The book ignores a study that was published only a year after the original butterfly report, in 1999, by the same author in the same journal. This second study reported that in a total of 35 butterfly species examined, 63% showed a poleward shift (indicative of climate change) while only 3% shifted toward the equator. (Parmesan, C, N et al. Poleward shift of butterfly species? ranges associated with regional warming. Nature 399:579-583) Since this study was published 3 years before my 2002 edition of "It Ain't Necessarily So" these authors have had ample time to update their discussion of this issue. That they have not would indicate that they are incompetent, inattentive, or biased, none of which flatters their overall reliability.

In a wider sense, the butterfly range shift is one of the most innocuous issues the media could have possibly addressed regarding climate change. As a instructor in environmental science at the University of California, I am well-read in both the primary scientific literature on climate change and the media's coverage of climate change, and overall I'd argue that the media has failed to raise sufficient awareness regarding the dangers of climate change, which by any scientific consensus will dominate human affairs in a very detrimental way for years to come.

The butterfly example is symptomatic of most of the book. A political agenda is suggested instead of mere incompetence by the authors' affiliations. One author, Joel Schwartz, is a fellow at the Hudson Institute, which PR Watch ... says has an "agenda of (its) own: debunking global warming, extinction reports, and other issues that paint an unflattering issue of their corporate sponsors."

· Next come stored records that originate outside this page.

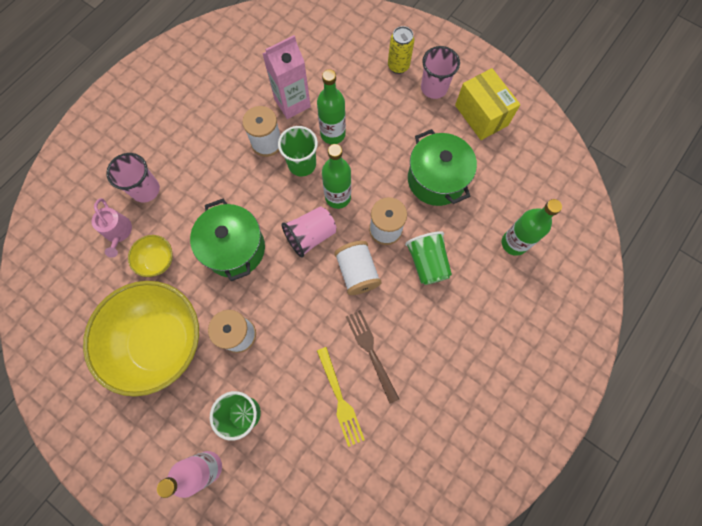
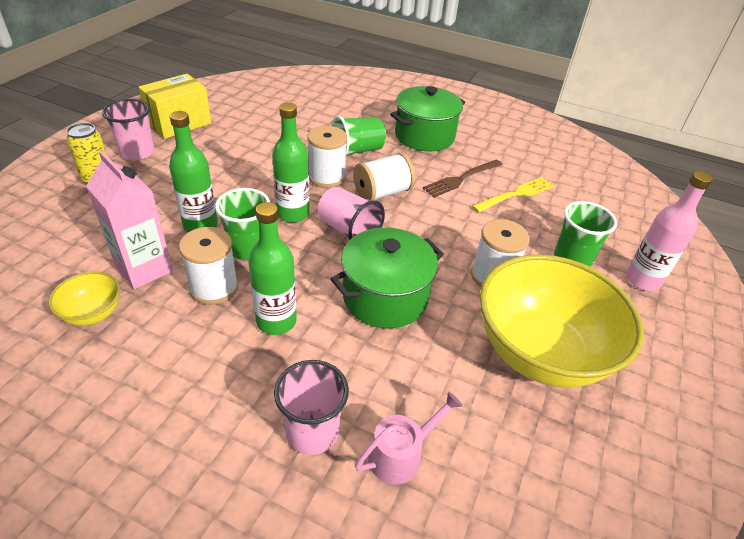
camera: 105 degrees left, 30 degrees down
(157, 261) = (431, 383): yellow bowl -> yellow bowl (93, 313)
(436, 179) = (261, 148): green pot -> green pot (424, 136)
(514, 243) = (323, 107): green bottle -> green bottle (276, 321)

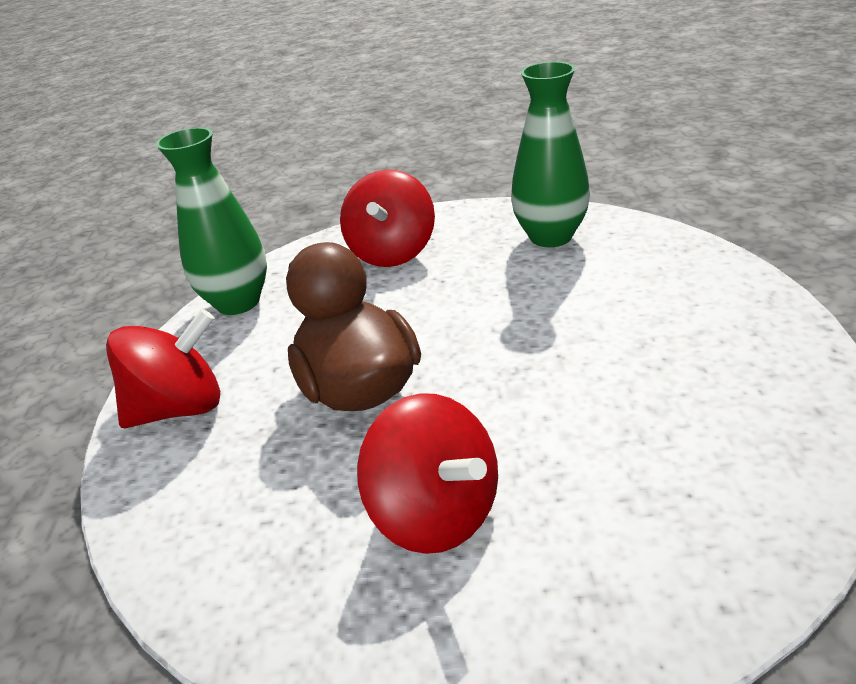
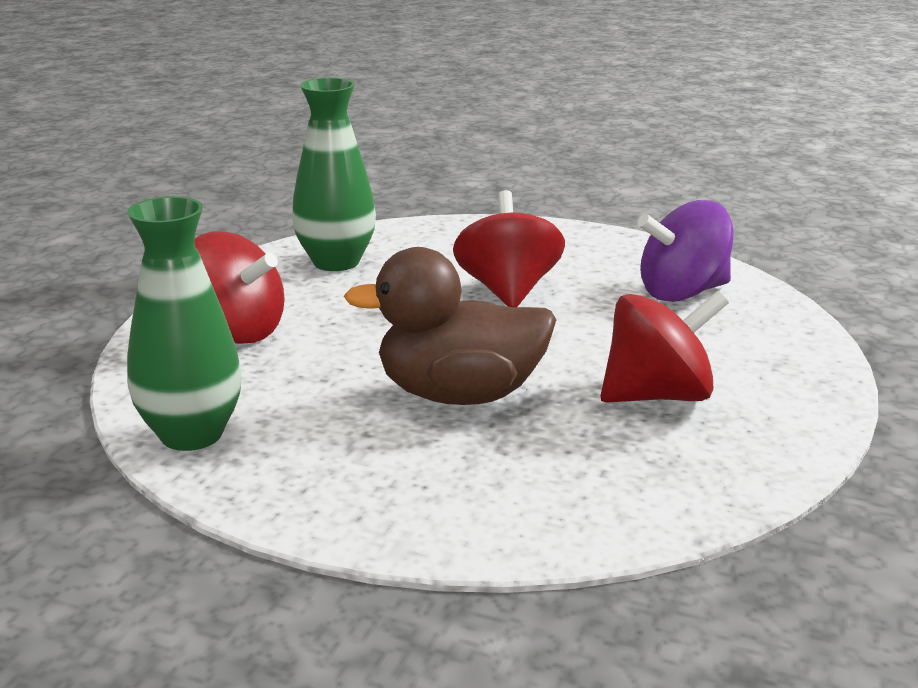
camera: 70 degrees left, 10 degrees down
(180, 408) = (370, 498): red spinning top -> red spinning top (508, 291)
(716, 452) = (683, 292): none -> purple spinning top

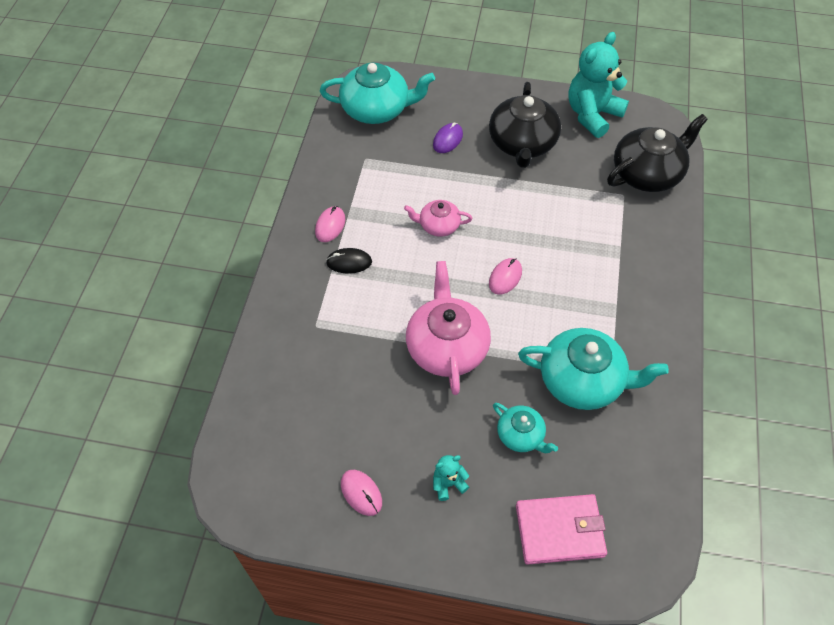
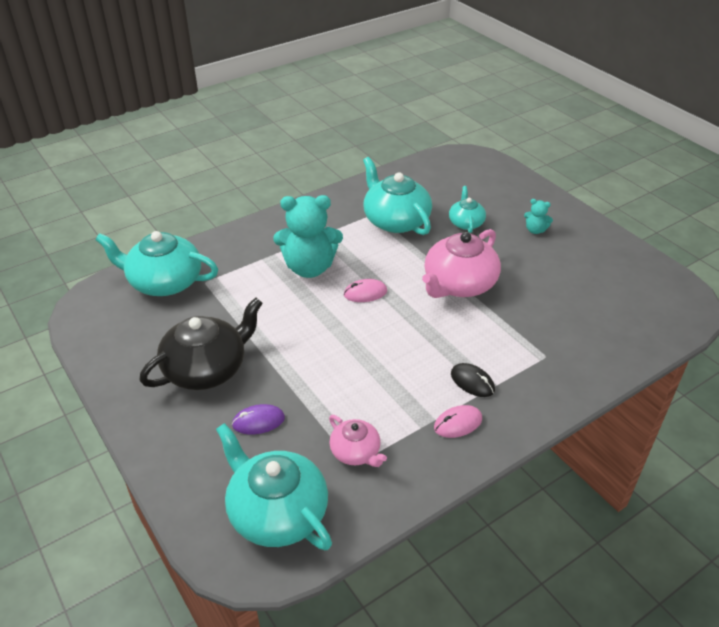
camera: 135 degrees left, 15 degrees down
(361, 493) = (596, 256): pink mouse -> none
(438, 225) = (366, 357): pink teapot -> pink teapot (356, 452)
(560, 530) = (493, 185): pink wallet -> none
(592, 115) = (117, 348): turquoise teddy bear -> turquoise teddy bear (309, 268)
(647, 173) = (164, 282): black teapot -> turquoise teapot

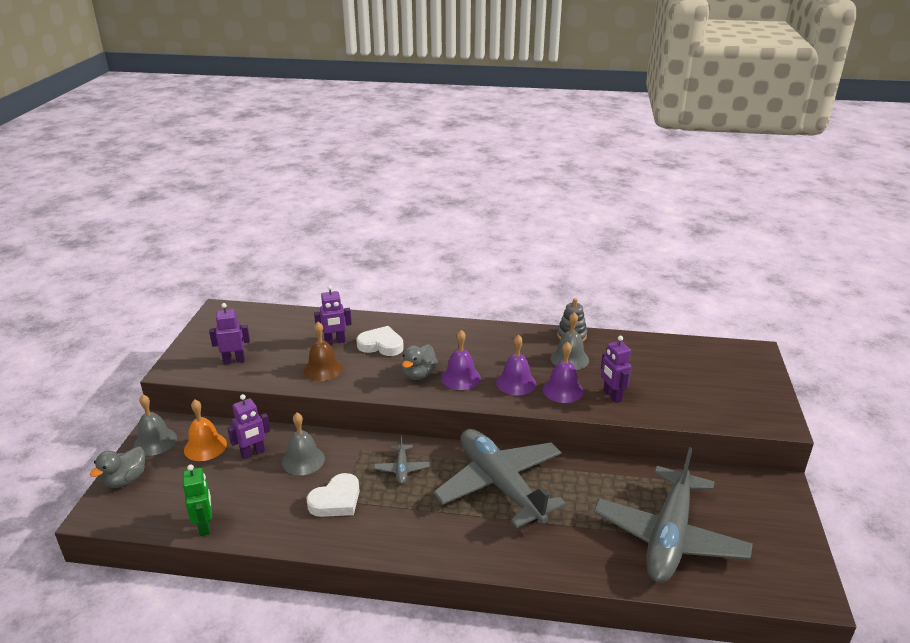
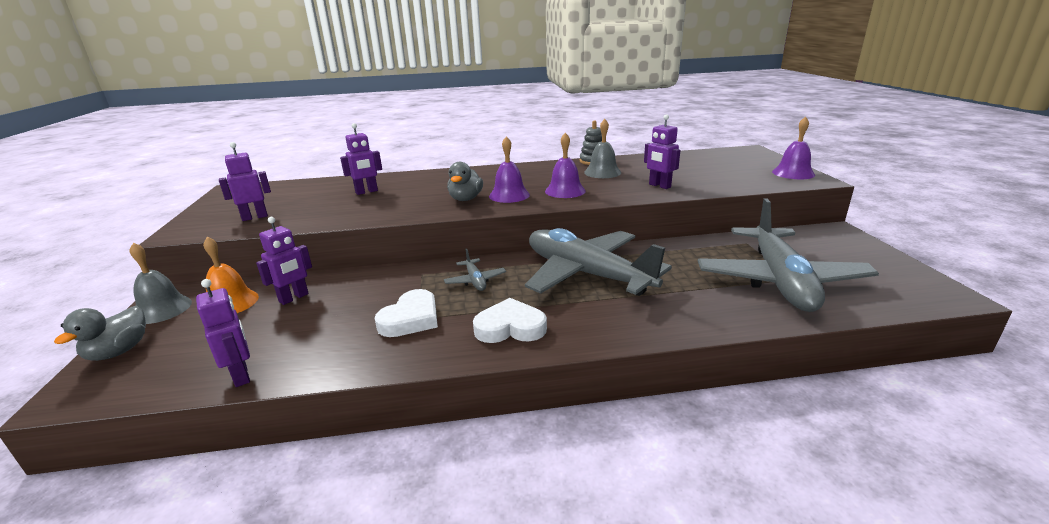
camera: 15 degrees left, 5 degrees down
(205, 526) = (241, 375): green robot -> purple robot
(303, 460) = (358, 293): grey bell -> none
(323, 369) = (360, 209): brown bell -> none
(381, 345) = (416, 188): white heart -> white heart (510, 327)
(563, 390) = (612, 189): purple bell -> purple bell (793, 173)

Another author, Robert Lichter, is president of the Center for Media and Public Affairs (CMPA), which PR Watch calls "a deeply hypocritical organization that pretends to be objective, empirical, and impartial when in fact it is a right-wing organization with a permanent agenda of hostility to environmentalists and consumer advocates."

The book is not bad in the sense that most of us think of the word; rather, it is bad in a calculated and negligent fashion, pushing what can only be interpreted as an agenda that matches that of the groups that employ its authors. If you want insight into how the media covers critical issues, you won't find it here.